A positively charged particle, having charge q, is accelerated by a potential difference V. This particle moving along the x-axis enters a region where an electric field E exists. The direction of the electric field is along positive y-axis. The electric field exists in the region bounded by the lines `x=0 and x=a.` Beyond the line `x=a` (i.e., in the region `xgta`), there exists a magnetic field of strength B, directed along the positive y-axis. Find

a. at which point does the particle meet the line `x=a`.
b. the pitch of the helix formed after the particle enters the region `xgea.` (Mass of the particle is m.)

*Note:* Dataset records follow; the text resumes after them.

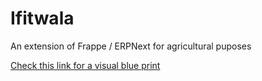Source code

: # Ifitwala
An extension of Frappe / ERPNext for agricultural puposes

[Check this link for a visual blue print](https://docs.google.com/a/ifitwala.com/drawings/d/1SOlzTCesfRlSrTo_c6Emme7Py9_E_sdnTI4sY0DYqnM/edit?usp=sharing)
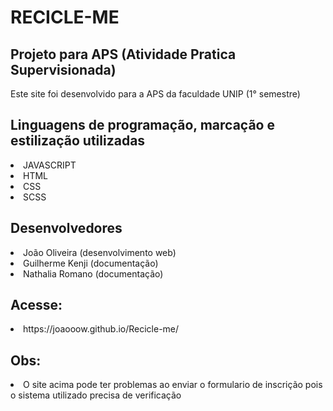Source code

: # RECICLE-ME

## Projeto para APS (Atividade Pratica Supervisionada)
Este site foi desenvolvido para a APS da faculdade UNIP (1° semestre)

## Linguagens de programação, marcação e estilização utilizadas
<li>JAVASCRIPT</li>
<li>HTML</li>
<li>CSS</li>
<li>SCSS</li>

## Desenvolvedores

<li> João Oliveira (desenvolvimento web)</li>
<li> Guilherme Kenji (documentação)</li>
<li> Nathalia Romano (documentação)</li>

## Acesse:

<li> https://joaooow.github.io/Recicle-me/ </li>

## Obs:

<li> O site acima pode ter problemas ao enviar o formulario de inscrição pois o sistema utilizado precisa de verificação </li>
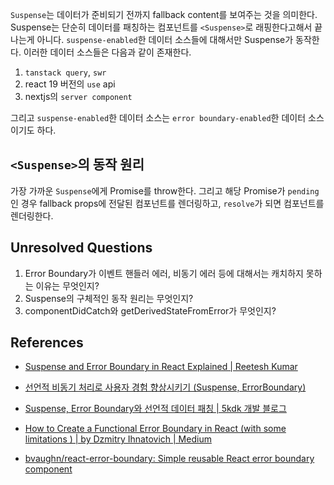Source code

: `Suspense`는 데이터가 준비되기 전까지 fallback content를 보여주는 것을 의미한다. Suspense는 단순히 데이터를 패칭하는 컴포넌트를 `<Suspense>`로 래핑한다고해서 끝나는게 아니다. `suspense-enabled`한 데이터 소스들에 대해서만 Suspense가 동작한다. 이러한 데이터 소스들은 다음과 같이 존재한다.

1. `tanstack query`, `swr`
2. react 19 버전의 `use` api
3. nextjs의 `server component`

그리고 `suspense-enabled`한 데이터 소스는 `error boundary-enabled`한 데이터 소스이기도 하다.

## `<Suspense>`의 동작 원리

가장 가까운 `Suspense`에게 Promise를 throw한다. 그리고 해당 Promise가 `pending`인 경우 fallback props에 전달된 컴포넌트를 렌더링하고, `resolve`가 되면 컴포넌트를 렌더링한다.

## Unresolved Questions

1. Error Boundary가 이벤트 핸들러 에러, 비동기 에러 등에 대해서는 캐치하지 못하는 이유는 무엇인지?
2. Suspense의 구체적인 동작 원리는 무엇인지?
3. componentDidCatch와 getDerivedStateFromError가 무엇인지?

## References

- [Suspense and Error Boundary in React Explained | Reetesh Kumar](https://reetesh.in/blog/suspense-and-error-boundary-in-react-explained)

- [선언적 비동기 처리로 사용자 경험 향상시키기 (Suspense, ErrorBoundary)](https://enjoydev.life/blog/frontend/12-suspense-errorboundary)

- [Suspense, Error Boundary와 선언적 데이터 패칭 | 5kdk 개발 블로그](https://5kdk.github.io/blog/2023/10/18/suspense-for-data-fetching)

- [How to Create a Functional Error Boundary in React (with some limitations ) | by Dzmitry Ihnatovich | Medium](https://medium.com/@ignatovich.dm/how-to-create-a-functional-error-boundary-in-react-with-some-limitations-a0fd6a598d81)

- [bvaughn/react-error-boundary: Simple reusable React error boundary component](https://github.com/bvaughn/react-error-boundary)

The work done by the potential difference gets stored as its kinetic
energy.
`:. 1/2mv^2 = qV implies v = ((2qV)/m)^(1//2)....(i)`
(a) When it enters the region `xepsilon[0,a)`, it experiences an electric
field `vecE=Ehatj`
Time taken to cross the region:`vt=a`
`implies t=a/v=a(m/(2qV))^(1//2)....(ii)`
The distance travelled in y-direction during this time is
`y=1/2(qE)/mt^2=1/2xx(qE)/mxxa^2xxm/(2qV)`
`implies y=1/4(Ea^2)/V`
Hence, the particle meets the line `x=a` at point
`(x,y)=(a,1/4(Ea^2)/V)`
(b) Now, velocity of the particle as it crosess the line `x=a`
`vecv=((2qV)/m)^(1//2)hati+(qE)/m((2qV)/m)^(1//2)hatj`
Magnetic field in this region, `vecB=Bvecj`
Hence, the time period of revolution ,`t=(2pim)/(qB)`
Pitch `P=v_(||)t=(2pim)/(mqB)xxaE((mq)/(2V))^(1//2)`
`P= (piaE)/B((2m)/(Vq))^(1//2)`.